__Assigned task__
Which lines in the rows below contain the word "many"? Pull out each such line and copy it.

__Record extracts__
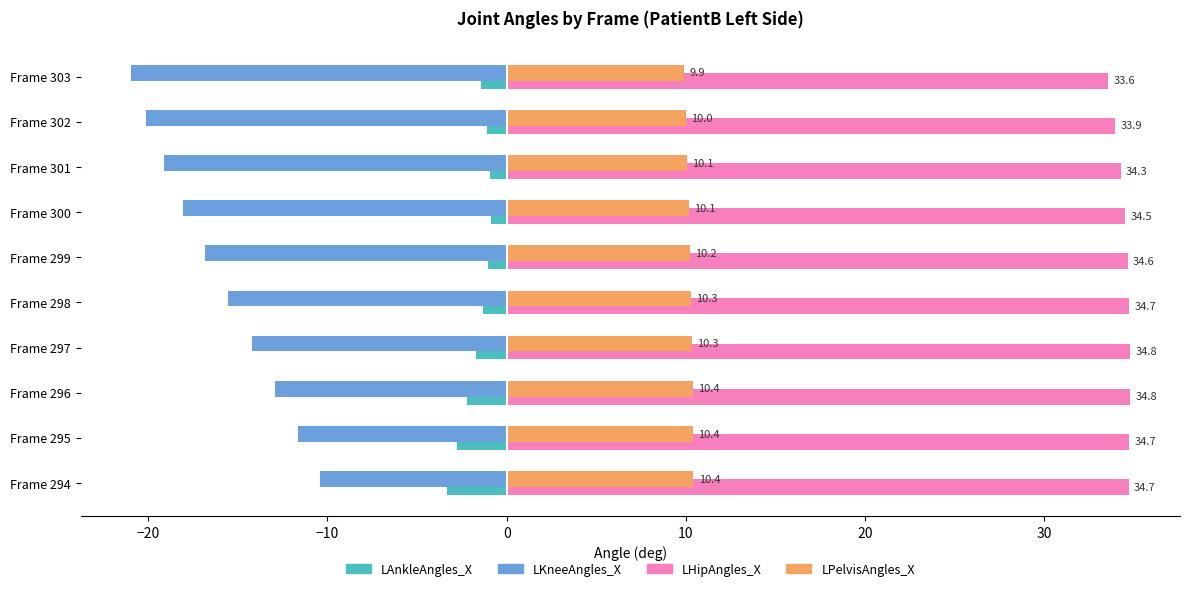

What is the lowest value of the LHipAngles_X series?

33.6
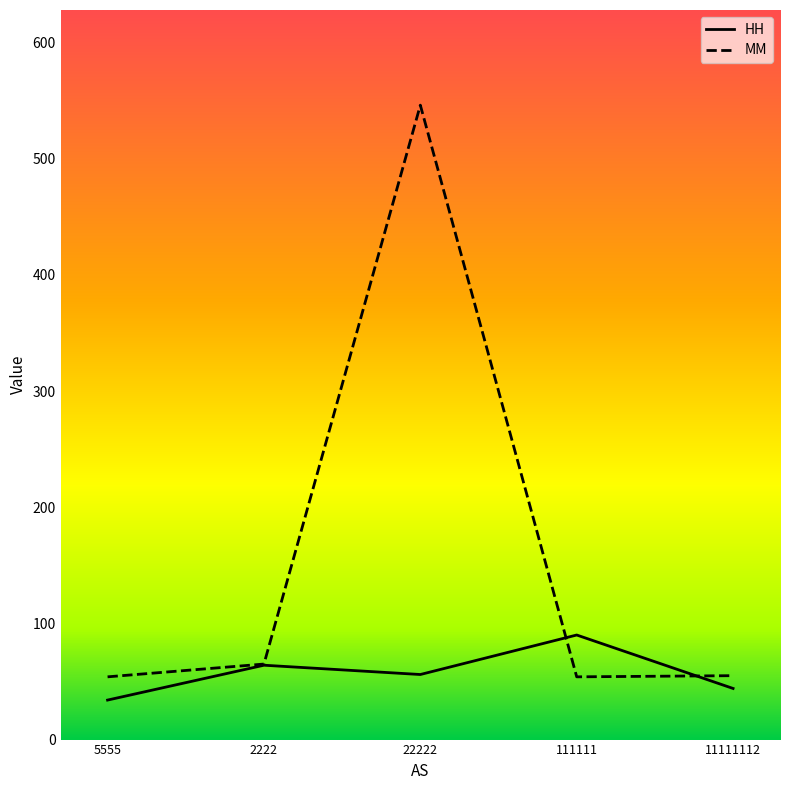

At which label does MM first exceed 55?

2222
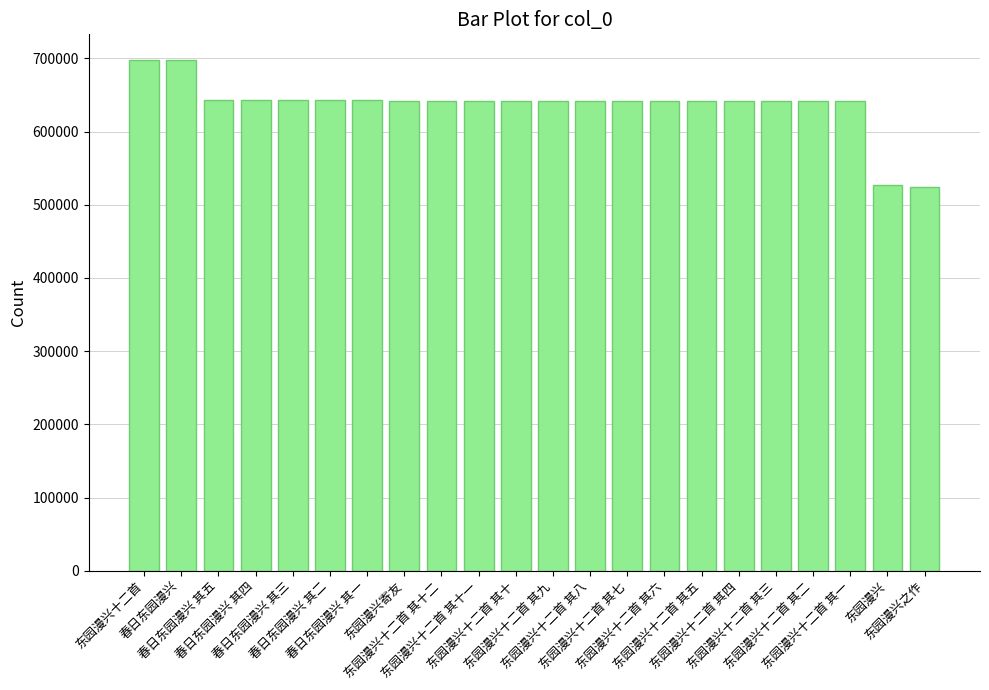

Approximately how many times larger is the value at 东园漫兴十二首 其八 compared to 东园漫兴十二首 其十二?

1.0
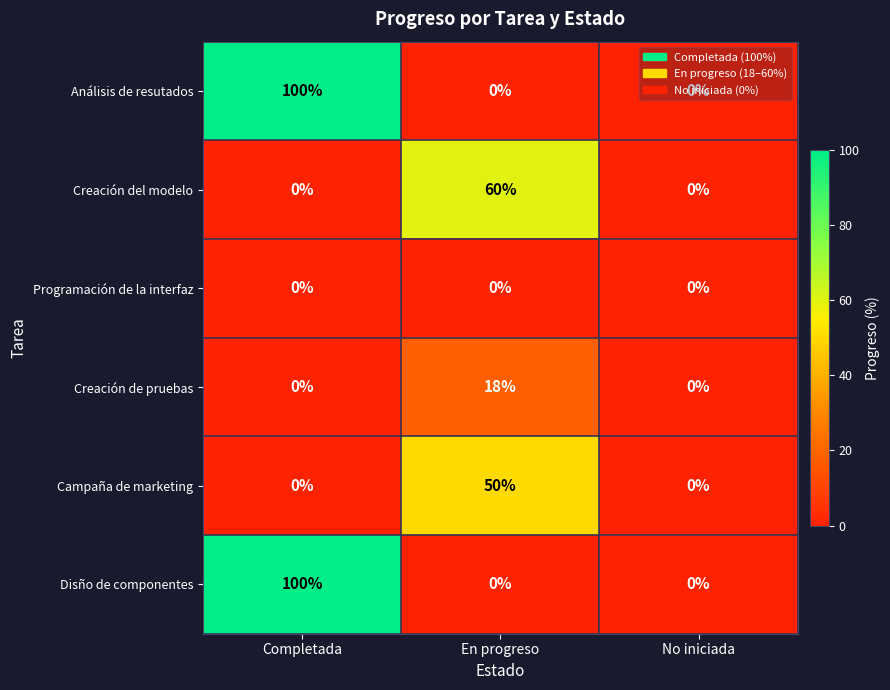

At how many categories does at least one series exceed 25?

2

__Response for this exercise__
Approximately how many times larger is the value at 东园漫兴十二首 其八 compared to 东园漫兴十二首 其十二?
At how many categories does at least one series exceed 25?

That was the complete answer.